Text for analysis:
↓↓↓

Longtime sports journalist Posnanski takes on a project fraught with the possibilities of controversy: ranking the 100 best baseball players of all time.

It would steal the author’s thunder to reveal his No. 1. However, writing about that player, Posnanski notes, “the greatest baseball player is the one who lifts you higher and makes you feel exactly like you did when you fell in love with this crazy game in the first place.” Working backward, his last-but-not-least place is occupied by Japanese outfielder Ichiro Suzuki, whose valiant hitting rivaled Pete Rose’s, mostly a base at a time. As for Rose, who comes in at No. 60, Posnanski writes, “here’s something people don’t often say about the young Pete Rose, but it’s true: The guy was breathtakingly fast.” Thus, in his first pro season, Rose stole 30 bases and hit 30 triples. That he was somewhat of a lout is noted but exaggerated. Posnanski skillfully weaves statistics into the narrative without spilling into geekdom, and he searches baseball history for his candidate pool while combing the records for just the right datum or quote: No. 10 Satchel Paige on No. 15 Josh Gibson: “You look for his weakness, and while you’re looking for it he’s liable to hit 45 home runs.” Several themes emerge, one being racial injustice. As Posnanski notes of “the greatest Negro Leagues players....people tend to talk about them as if there is some doubt about their greatness.” There’s not, as No. 94, Roy Campanella, among many others, illustrates. He was Sicilian, yes, but also Black, then reason enough to banish him to the minors until finally calling him up in 1948. Another significant theme is the importance of fathers in shaping players, from Mickey Mantle to Cal Ripken and even Rose. Posnanski’s account of how the Cy Young Award came about is alone worth the price of admission.

↑↑↑

Data block:

↓↓↓

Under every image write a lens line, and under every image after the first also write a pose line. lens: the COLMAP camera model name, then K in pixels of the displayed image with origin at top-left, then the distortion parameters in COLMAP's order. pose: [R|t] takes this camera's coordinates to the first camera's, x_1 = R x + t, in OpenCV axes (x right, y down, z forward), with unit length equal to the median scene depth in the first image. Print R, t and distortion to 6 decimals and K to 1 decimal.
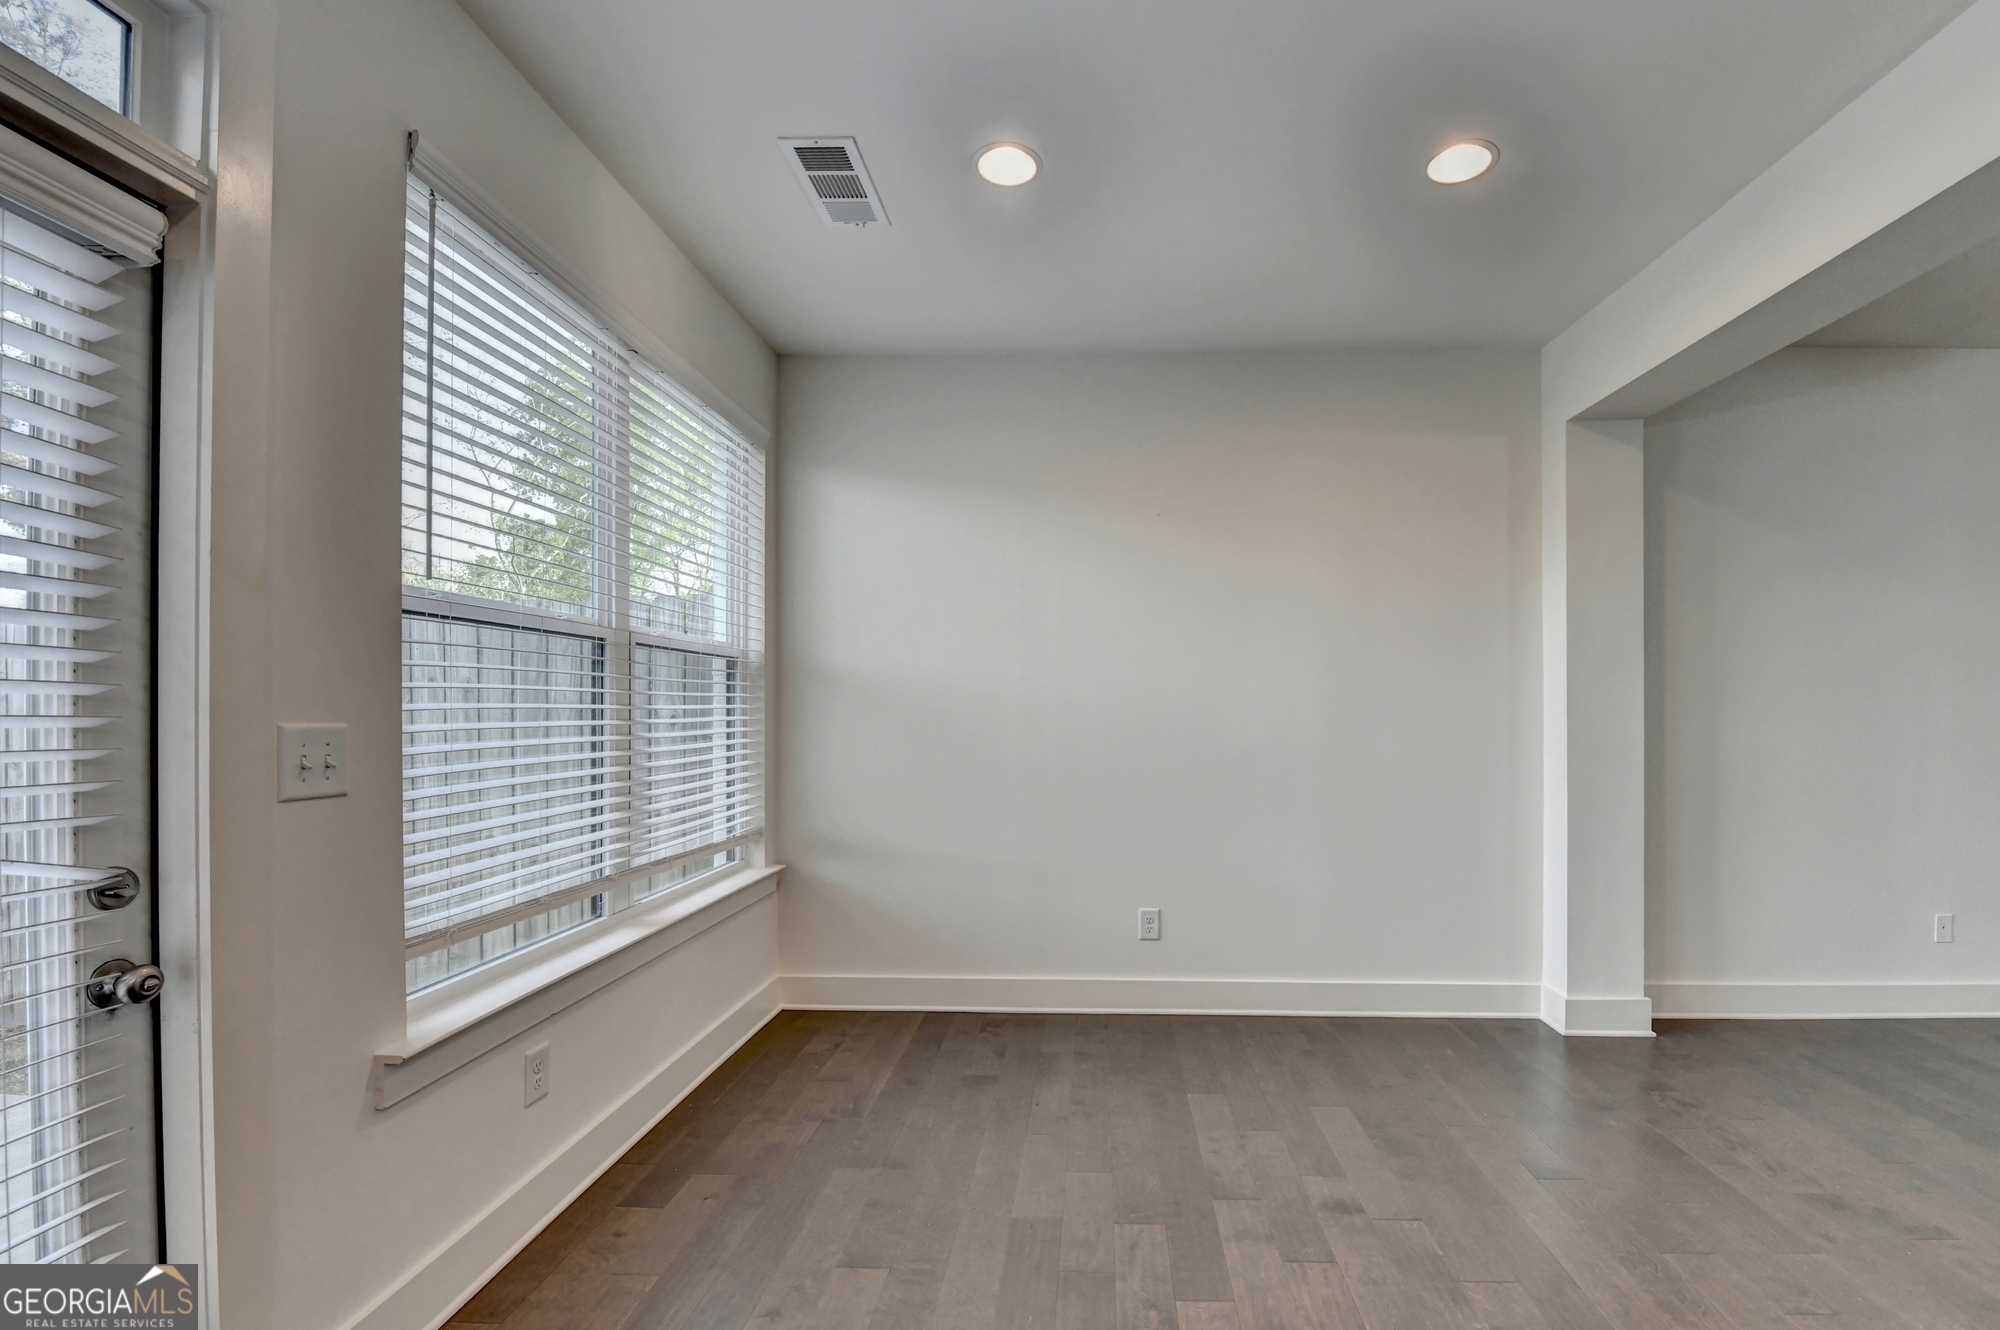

↑↑↑

Exercise description: Repeat word for word the portion of the baseball book review that begins with "Longtime sports journalist" and ends after "of all time.".

Output below:
Longtime sports journalist Posnanski takes on a project fraught with the possibilities of controversy: ranking the 100 best baseball players of all time.